There were two Bontrager mountain bikes in all of New Mexico during the spring of 1996. One of those was stolen from the living room of the house where I rented a room from Elliot. It was a strange weekend. A friend had been staying with us as well as Elliot’s brother and a handful of his friends from California. We had an overcrowded house. There was road construction on the street in front of our old prison brick house. There are only a handful of buildings made out of the old prison bricks in Santa Fe, New Mexico. The rest of the town is adobe, at least on the outside, in accordance with their unique building codes meant to preserve the potency of southwest culture in the land of enchantment.
I had left my bike in the living room and someone had absconded with it because the front door of our house had been left open. I immediately called all the bike shops in the city, gave them a description of this unique machine, and asked them to call me if it turned up. Almost 48 hours later I got a phone call from Early Bird, one of the bike shops. It just so happened that the guy I had spoken to on the phone and given the information to was serendipitously the self-same person who answered the phone when an idiot lady called in asking if $500 was a good price for a Bontrager. He had her describe the bike, it was mine to a “t”. So he called me back and gave me a lead on who the idiot lady was and I did a search through the phone book and found her number. She was a regular client of the store. I called and left a message. The next day I called again and got her on the phone. She told me someone had approached her husband on The Plaza and offered to sell him a bike. I told her it was mine and that it had been stolen out of my house. She said, “oh sorry. I don’t know anything about it” and she hung up on me. I had already reported it stolen to the police so I called them back and tried to get a hold of the sergeant who took the original report.

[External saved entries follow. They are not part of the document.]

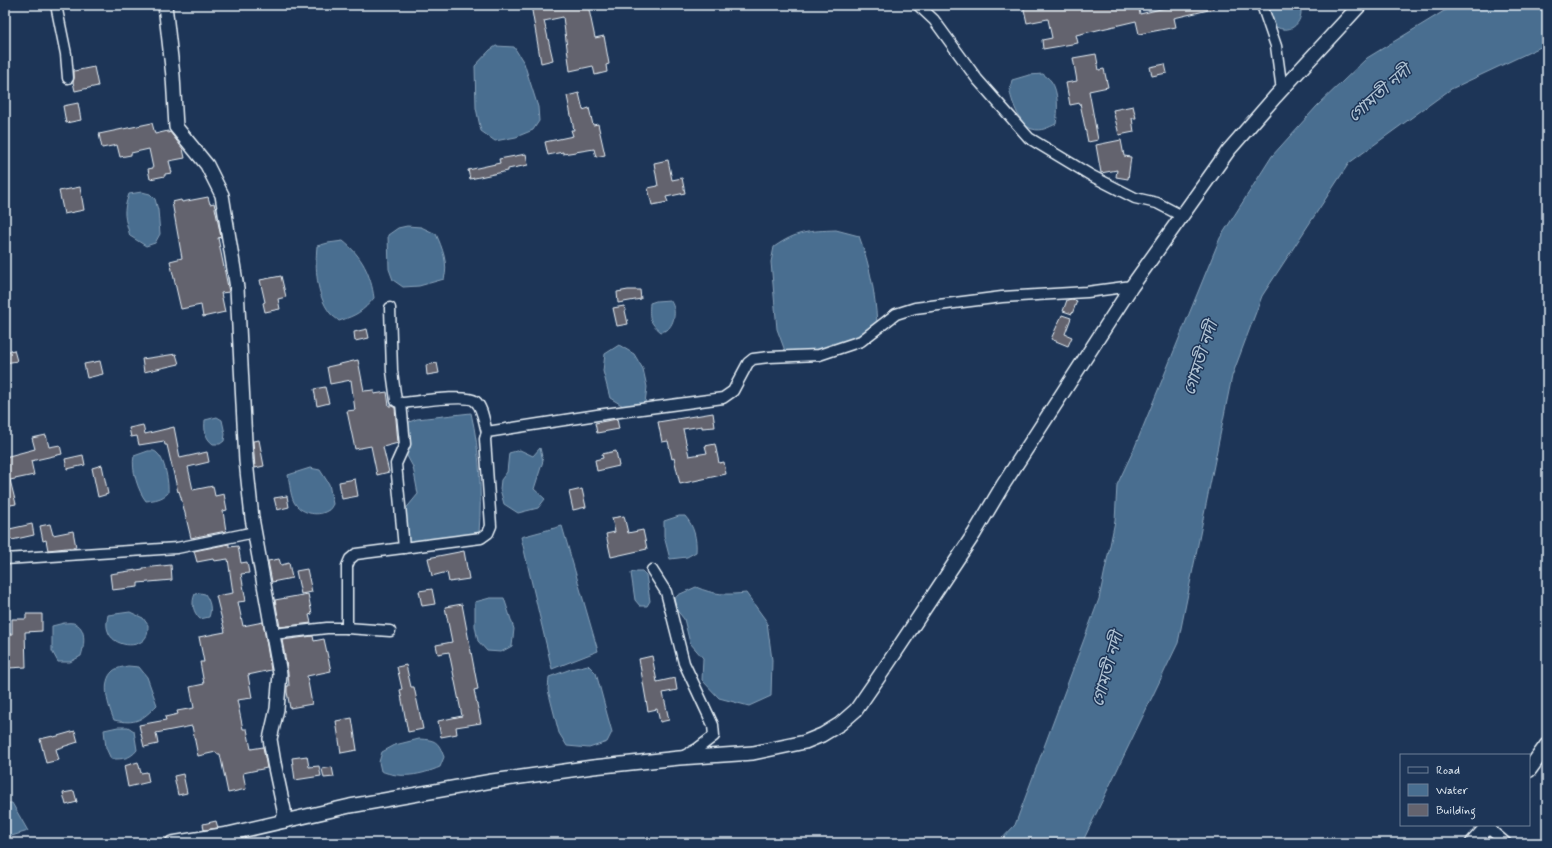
<svg xmlns="http://www.w3.org/2000/svg" width="1552" height="848" viewBox="0 0 1552 848" font-family="Mynerve,'Noto Sans Bengali',sans-serif">
	<style>
		.water { fill: #486e90; stroke: #88a2ba }
		.building { fill: #64636e; stroke: #e8f1f8 }
		.lines { fill: none; stroke-linecap: round; stroke-linejoin: round }
		.minor-casing { stroke: #e8f1f8; stroke-width: 13 }
		.tertiary-casing { stroke: #e8f1f8; stroke-width: 16 }
		.secondary-casing { stroke: #e8f1f8; stroke-width: 17 }
		.minor { stroke: #1d3557; stroke-width: 10 }
		.tertiary { stroke: #1d3557; stroke-width: 13 }
		.secondary { stroke: #1d3557; stroke-width: 14 }
		.labels { text-anchor: middle; stroke-width: 3; stroke-linejoin: round; paint-order: stroke }
		.water-label { font-size: 17px; font-style: italic; fill: #b0c3d4; stroke: #1d3557 }
	</style>
	<rect width="100%" height="100%" fill="#1d3557"/>
	<filter id="ink" filterUnits="userSpaceOnUse"><feTurbulence type="fractalNoise" baseFrequency=".025" numOctaves="2"/><feDisplacementMap in="SourceGraphic" scale="8" xChannelSelector="R" yChannelSelector="G"/><feConvolveMatrix kernelMatrix="1 2 1 2 8 2 1 2 1" color-interpolation-filters="sRGB"/></filter>
	<g filter="url(#ink)">
		<g class="water">
			<path d="M1265,5h35c4,12 -4,26 -17,24 -3,0 -7,-2 -10,-4z"/>
			<polygon points="1458,5 1547,5 1547,44 1451,89 1349,163 1262,296 1232,376 1178,643 1082,843 998,843 1015,825 1099,599 1115,521 1117,485 1134,449 1220,238 1272,156 1317,106 1367,58 1444,11"/>
			<polygon points="496,46 514,47 524,63 538,107 539,121 533,130 516,137 495,141 481,131 476,108 475,66 490,50"/>
			<path d="M1043,74c2,2 6,4 8,7 8,10 7,31 5,43 -7,3 -15,8 -24,5 -11,-3 -20,-26 -22,-37 0,-3 1,-8 2,-12l17,-5z"/>
			<path d="M142,192l8,2 5,5 3,11 2,24 -5,9 -9,3 -16,-10c-5,-18 -8,-23 -1,-42z"/>
			<path d="M407,226l14,1 15,7c6,13 13,31 8,45l-25,7 -16,1 -10,-7 -4,-11 -1,-34 10,-7z"/>
			<path d="M836,230l23,6c11,29 16,57 18,87l-27,21 -35,8 -30,-1 -8,-22 -6,-67 3,-15c23,-16 35,-16 62,-17z"/>
			<path d="M343,241c19,15 28,34 31,57 -12,14 -17,17 -35,23 -3,-3 -7,-5 -9,-8 -14,-18 -15,-46 -13,-67l11,-3z"/>
			<path d="M670,300c7,9 5,23 -3,30l-6,2c-12,-10 -12,-14 -11,-29l6,-2z"/>
			<polygon points="619,345 634,354 643,369 647,387 645,403 625,407 610,398 603,371 605,354"/>
			<path d="M471,413c9,39 11,79 8,120l-70,12 -5,-34 14,-17 -5,-27 -6,-11 -3,-32 13,-5z"/>
			<path d="M217,417l5,3 3,14 -1,7 -4,3h-7c-8,-6 -9,-14 -8,-24z"/>
			<polygon points="540,448 543,461 534,489 545,499 538,508 518,513 504,504 500,489 501,480 507,472 509,453 520,450 533,456"/>
			<path d="M148,451c4,0 6,-1 9,2 8,6 12,30 11,40 -6,6 -13,7 -22,8 -8,-10 -15,-32 -12,-45z"/>
			<path d="M310,468l10,2 9,14 4,20c-1,2 -3,6 -6,7 -10,6 -27,2 -33,-9 -4,-8 -4,-18 -6,-27z"/>
			<path d="M679,516h6c9,10 12,23 11,36l-9,5 -17,2 -6,-23v-15z"/>
			<polygon points="562,526 598,651 552,669 521,537"/>
			<polygon points="637,571 642,571 646,575 650,601 647,606 640,606 635,600 631,573"/>
			<path d="M696,587c18,8 31,8 50,6l21,29 5,38 -1,36 -22,10 -30,-8 -17,-18 1,-22 -13,-15 -6,-24 -13,-16 7,-8z"/>
			<path d="M200,593l5,1c5,7 7,15 4,23l-9,2c-7,-7 -9,-16 -5,-25z"/>
			<polygon points="490,598 504,598 514,629 512,646 501,652 487,651 478,641 475,626 475,602"/>
			<path d="M130,612l13,6 5,7c0,3 0,7 -1,10 -7,16 -35,11 -39,-4 -2,-5 -1,-11 0,-16z"/>
			<path d="M64,623c3,0 9,-1 12,1 11,5 8,23 5,32l-11,6h-12l-6,-11v-25z"/>
			<polygon points="588,665 596,673 607,714 612,732 607,742 589,748 567,746 559,733 548,690 549,677 571,669"/>
			<path d="M128,666l11,1 8,10 10,28c-15,15 -21,20 -43,15 -5,-12 -14,-38 -1,-49 3,-3 10,-4 15,-5z"/>
			<path d="M118,727h10l6,4 3,19c-7,9 -14,9 -26,9l-5,-11 -2,-18z"/>
			<path d="M419,739c17,1 19,2 25,18l-4,10c-19,8 -39,12 -59,4l-2,-9 3,-10 13,-7z"/>
			<polygon points="5,803 12,803 28,831 5,838"/>
		</g>
		<g class="building">
			<polygon points="531,5 588,5 595,38 604,36 609,64 606,65 607,72 595,75 593,66 570,71 563,17 544,21 553,60 541,63"/>
			<polygon points="1023,5 1138,5 1140,14 1177,5 1213,5 1213,9 1174,18 1176,27 1139,34 1136,21 1076,35 1078,43 1043,49 1042,40 1052,38 1048,19 1027,23"/>
			<polygon points="1096,54 1099,70 1104,69 1108,87 1089,91 1098,140 1088,142 1080,103 1070,105 1066,83 1077,81 1073,58"/>
			<polygon points="1165,64 1167,73 1152,76 1150,67"/>
			<polygon points="94,67 98,86 75,91 73,82 74,78 74,71"/>
			<polygon points="579,93 583,110 589,108 593,125 598,124 605,155 596,157 594,149 563,154 563,152 548,155 545,142 573,136 571,130 574,130 567,96"/>
			<polygon points="78,103 81,120 66,123 63,106"/>
			<polygon points="1133,106 1136,118 1132,118 1134,132 1119,135 1113,110"/>
			<polygon points="152,123 155,134 168,131 168,133 170,132 183,149 185,158 169,161 172,173 165,174 165,176 150,179 148,169 153,168 149,149 131,153 131,155 120,157 117,145 102,148 99,134"/>
			<polygon points="1121,140 1124,156 1131,157 1128,179 1116,177 1117,170 1101,173 1096,145"/>
			<polygon points="526,154 528,165 508,169 508,171 470,179 468,170 500,163 499,159"/>
			<polygon points="668,160 672,180 682,178 685,193 666,197 668,202 652,205 648,188 658,186 654,163"/>
			<polygon points="80,187 84,210 64,214 59,191"/>
			<polygon points="208,197 210,204 214,203 221,237 218,238 229,292 221,293 225,312 203,317 201,305 181,309 170,261 182,258 172,202 181,200 182,202"/>
			<polygon points="281,276 286,297 278,299 280,309 265,312 263,303 265,302 260,280"/>
			<polygon points="628,290 640,290 641,299 618,303 617,292"/>
			<polygon points="1072,299 1077,301 1072,314 1063,311 1067,300"/>
			<polygon points="624,306 628,324 617,326 613,308"/>
			<polygon points="1062,315 1071,318 1065,334 1072,337 1068,346 1051,339"/>
			<polygon points="367,329 369,338 355,341 354,332"/>
			<polygon points="14,350 17,361 5,363 5,352"/>
			<polygon points="176,354 179,364 144,372 142,359"/>
			<polygon points="358,360 364,391 374,390 374,394 387,392 389,406 392,406 395,408 398,443 383,447 389,472 377,475 371,446 355,449 347,411 355,410 351,380 330,384 327,367"/>
			<polygon points="100,361 103,374 87,378 84,364"/>
			<polygon points="437,363 439,373 427,375 426,365"/>
			<polygon points="325,387 329,403 317,406 314,389"/>
			<polygon points="713,413 715,427 702,428 702,426 683,429 689,456 707,453 705,446 715,444 719,463 724,462 726,474 680,484 674,458 672,459 668,441 662,442 658,422"/>
			<polygon points="617,419 619,429 597,433 595,423"/>
			<polygon points="143,425 145,434 174,427 180,458 207,452 209,462 188,467 193,490 213,486 215,496 224,494 227,510 223,511 226,531 191,538 182,501 179,491 178,492 167,445 165,445 164,441 139,445 137,436 131,437 129,428"/>
			<polygon points="46,435 49,447 60,445 62,454 31,461 34,475 10,480 16,504 5,506 5,457 35,449 32,438"/>
			<polygon points="259,440 264,466 255,468 253,441"/>
			<polygon points="616,451 619,466 597,471 595,460 603,458 602,454"/>
			<polygon points="83,455 85,465 67,469 65,459"/>
			<polygon points="102,465 108,494 98,497 92,468"/>
			<polygon points="355,479 358,496 342,499 339,482"/>
			<polygon points="582,489 586,507 573,510 569,492"/>
			<polygon points="287,496 289,507 277,510 274,498"/>
			<polygon points="624,516 628,533 643,530 647,549 611,557 606,534 615,532 612,518"/>
			<polygon points="32,524 34,535 12,540 12,539 5,540 5,530"/>
			<polygon points="50,524 53,535 73,531 76,547 48,550 46,540 43,541 40,526"/>
			<polygon points="229,544 229,547 238,546 241,563 247,562 249,573 241,574 246,601 238,602 243,626 263,622 271,670 248,675 252,698 237,700 243,729 247,729 251,749 263,747 267,768 243,773 246,789 228,793 220,754 217,754 216,752 198,756 192,726 156,733 158,744 144,747 139,725 166,720 165,717 178,714 177,711 194,708 190,687 204,684 200,662 204,662 199,637 225,632 216,596 233,593 228,559 214,561 213,559 197,562 194,551"/>
			<polygon points="464,551 469,579 449,582 447,572 432,576 428,558"/>
			<polygon points="279,559 281,565 289,563 292,578 272,582 268,561"/>
			<polygon points="171,565 172,580 138,583 138,587 112,590 110,574 143,569 143,568"/>
			<polygon points="307,569 312,592 301,594 296,571"/>
			<polygon points="432,589 435,604 422,606 419,591"/>
			<polygon points="308,594 312,614 309,615 311,623 280,627 275,600"/>
			<polygon points="462,604 478,689 474,690 481,723 456,727 457,734 441,737 438,721 462,716 449,652 438,654 436,645 452,642 445,607"/>
			<polygon points="26,614 42,614 42,631 25,632 26,667 9,668 8,651 5,651 5,634 12,634 12,619 26,619"/>
			<polygon points="313,636 314,641 324,639 331,671 307,676 312,704 290,708 287,692 287,686 289,686 288,673 282,640"/>
			<polygon points="652,656 657,682 675,678 677,690 663,693 669,720 660,722 657,709 648,711 639,659"/>
			<polygon points="406,665 411,687 414,687 423,729 408,732 400,690 402,689 397,667"/>
			<polygon points="352,718 357,750 341,753 336,721"/>
			<polygon points="75,731 78,742 56,749 59,760 46,763 40,739 53,736 54,737"/>
			<polygon points="307,756 309,767 319,766 321,776 295,780 292,758"/>
			<polygon points="138,762 141,773 147,772 149,782 128,787 124,766"/>
			<polygon points="332,767 334,777 324,778 322,769"/>
			<polygon points="183,774 187,793 178,795 174,776"/>
			<polygon points="74,791 77,802 66,805 63,793"/>
			<polygon points="216,821 218,828 204,830 203,824"/>
		</g>
		<g class="lines">
			<g class="minor-casing">
				<g id="minor">
					<polyline points="56,5 66,54 68,78"/>
					<polyline points="918,5 934,20 977,79 1029,138 1092,176 1135,198 1157,203 1182,216"/>
					<polyline points="1262,5 1276,46 1282,90"/>
					<path d="M390,308l2,63 4,30 5,2c14,-1 65,-9 74,-2 8,6 9,22 12,31"/>
					<polyline points="401,403 405,444 396,464 404,548"/>
					<polyline points="5,559 177,548 255,532"/>
					<polyline points="652,570 666,592 684,663 713,725 714,736 697,749 682,757"/>
					<polyline points="347,628 347,566 350,559 356,554 481,538 488,533 491,526 485,439 487,432 597,415 723,398 733,391 748,363 753,359 769,357 819,355 861,341 896,314 915,308 1002,297 1087,292 1132,286"/>
					<polyline points="273,634 327,628 347,628 390,631"/>
					<polyline points="1487,827 1506,843"/>
				</g>
			</g>
			<g class="tertiary-casing">
				<g id="tertiary">
					<polyline points="165,5 173,76 176,127 207,165 222,195 237,288 246,461 252,518 280,674 277,709 270,739 274,763 284,810 284,821"/>
					<polyline points="172,843 228,834 350,806 492,781 593,767 679,758 753,753 805,742 822,735 840,724 856,710 887,665 974,534 1003,485 1132,286 1228,151 1275,97 1360,5"/>
				</g>
			</g>
			<g class="secondary-casing">
				<g id="secondary">
					<polyline points="1529,770 1547,745"/>
					<polyline points="1473,843 1489,825"/>
				</g>
			</g>
			<use href="#minor" class="minor"/>
			<use href="#tertiary" class="tertiary"/>
			<use href="#secondary" class="secondary"/>
		</g>
	</g>
	<g class="labels">
		<g class="water-label">
			<text transform="translate(1379 93) rotate(-41)" y="6">গোমতী নদী</text>
			<text transform="translate(1200 358) rotate(-72)" y="6">গোমতী নদী</text>
			<text transform="translate(1107 669) rotate(-74)" y="6">গোমতী নদী</text>
		</g>
	</g>
	<rect width="1552" height="848" fill="none" stroke="#1d3557" stroke-width="20"/>
	<rect x="10" y="10" width="1532" height="828" fill="none" stroke="#e8f1f8" stroke-width="1.5" filter="url(#ink)"/>
	<rect x="1400" y="754" width="130" height="72" fill="#1d3557" stroke="#6e8097"/>
	<rect x="1408" y="767" width="20" height="6" fill="#1d3557" stroke="#6e8097"/>
	<text x="1436" y="774" font-size="12" fill="#e8f1f8">Road</text>
	<rect x="1408" y="784" width="20" height="12" fill="#486e90" stroke="#6e8097"/>
	<text x="1436" y="794" font-size="12" fill="#e8f1f8">Water</text>
	<rect x="1408" y="804" width="20" height="12" fill="#64636e" stroke="#6e8097"/>
	<text x="1436" y="814" font-size="12" fill="#e8f1f8">Building</text>
</svg>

I gave them the case number, they couldn’t find it. I asked to talk to the officer who took the report, he was gone, out for training or some nonsense. I had to re-file the report and tell them that I had a lead. They said they’d look into it. I called again the next day. They lost the report again and couldn’t cross reference the case number. I was so frustrated. That bike was my most prized possession and most important form of transportation.
In the summer of 1993 I had visited the Bontrager factory in Santa Cruz, California. They no longer really made bikes there but I ordered a custom mountain bike from them anyway. What the factory had turned into was a kind of test lab for various components and I was lucky enough to get a tour of their fascinating set up. Bike companies from all over the world, mostly southeast Asia, would sent them parts like a bottom bracket or a head set. The Bontrager people would put them in their stress-test machines flip it on and the machine would simulate use, but on a more intense level. Then they would come back the next day and see where the component broke and send the engineering specs back to the bike company. This was their new business model, they were pulling back from manufacturing bikes. A few years later the Santa Cruz factory would be gone all together.
The bike was never recovered and the police never investigated even though the theft qualified as ‘grand theft’ since the bike was worth over $2k. I never got further than that one conversation with that flighty person who wouldn’t help me locate the person trying to sell it to her husband. I was devastated and ended up buying a used Rock Hopper for $300 and my biking habit suffered enormously. I wouldn’t really get back into biking until 2019 when I finally bought a decent bike. That Rock Hopper lasted a long time but was ultimately not enough to overcome the disappointment of having my Bontrager stolen. The thief stole more than just a bike. They stole my desire to continue with bicycling as a primary form of transportation and all the benefits inherent with such a mode of travel.